Despite the vast majority of all scenarios indicating that oil and gas will be required for decades to come, there will be changes in what, how and when to explore and exploit, considering the already discovered resources and new types required. This means the role of the geoscientist will gradually change.
The projected global increase in energy demand, and the diversification of supply sources means a deep, solid understanding of geoscience core skills are still required, be it for oil & gas exploration, CCS, rare earth metal mining or geothermal energy extraction.
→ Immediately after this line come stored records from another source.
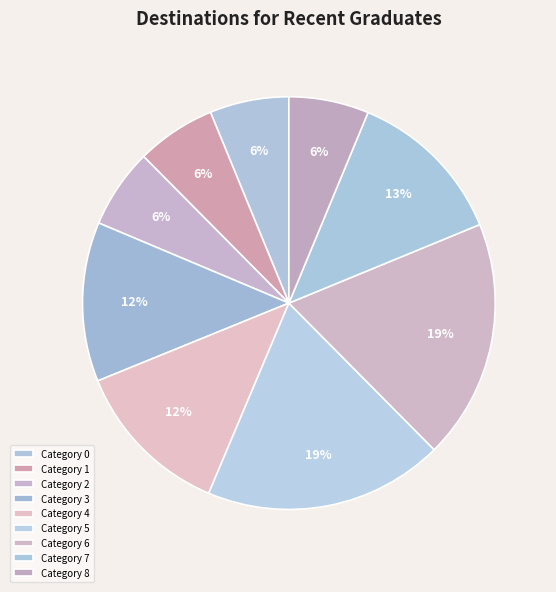

How many slices are in this pie chart?

9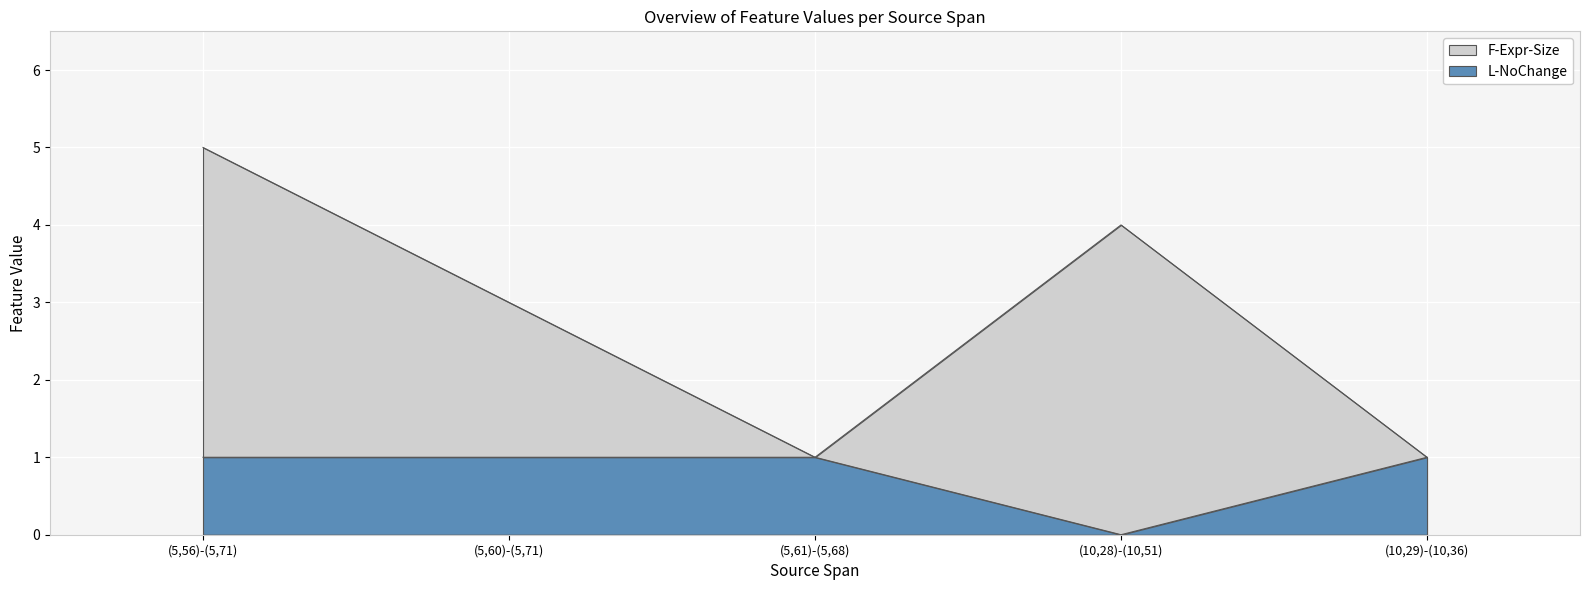

Reading right to left, what are all the values shown in this chart?

F-Expr-Size: 1	4	1	3	5
L-NoChange: 1	0	1	1	1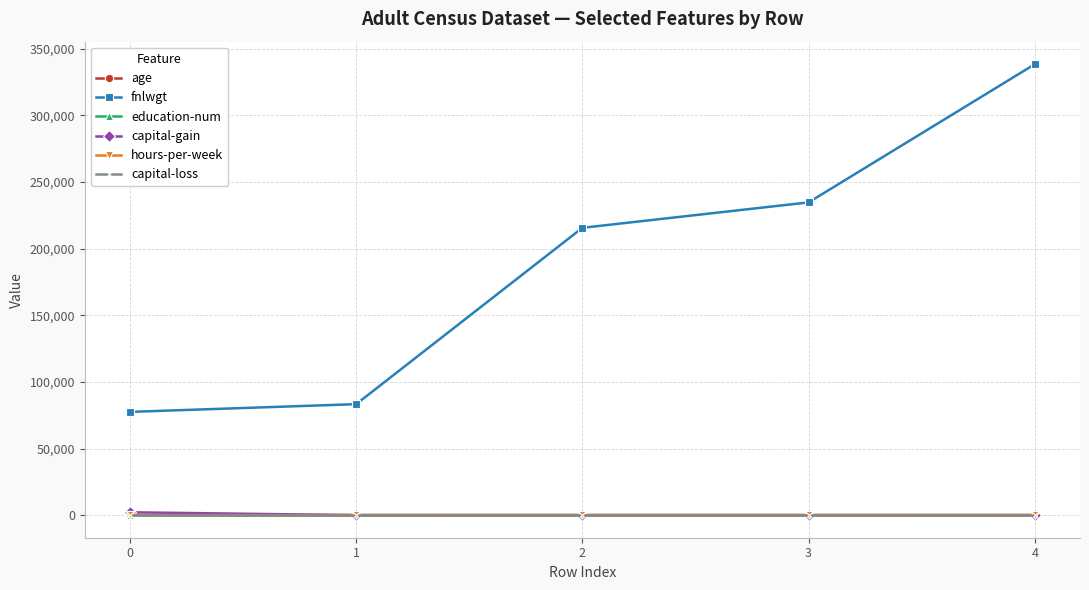

True or false: capital-gain has more than 2 points higher than both neighbors.

False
Due to the growth in digitalisation and fusion of energy supplies, there will be a wider spectrum of roles for geoscientists, especially those who have multi-domain knowledge and maintain a learning mind-set.
More discussion is required outside our ecosystem, especially with governments and the public at large on how traditional integrated oil & gas companies are transforming into integrated energy companies, diversifying the service they provide to society and how they can be part of the solution. The discussion should not underplay the contributions made in the improvement of people’s lives due to greater access to energy and be a source of investment capital required for renewable energy, whilst also acknowledging the environmental challenges of the current energy supply mix.
In particular, geoscientists need reach out and encourage the next generation of geoscience students. This new generation deeply cares about climate change and is keen to get involved. To attract talent, universities and companies need to show how their studies & work link to their core values, and how they too can become part of the solution.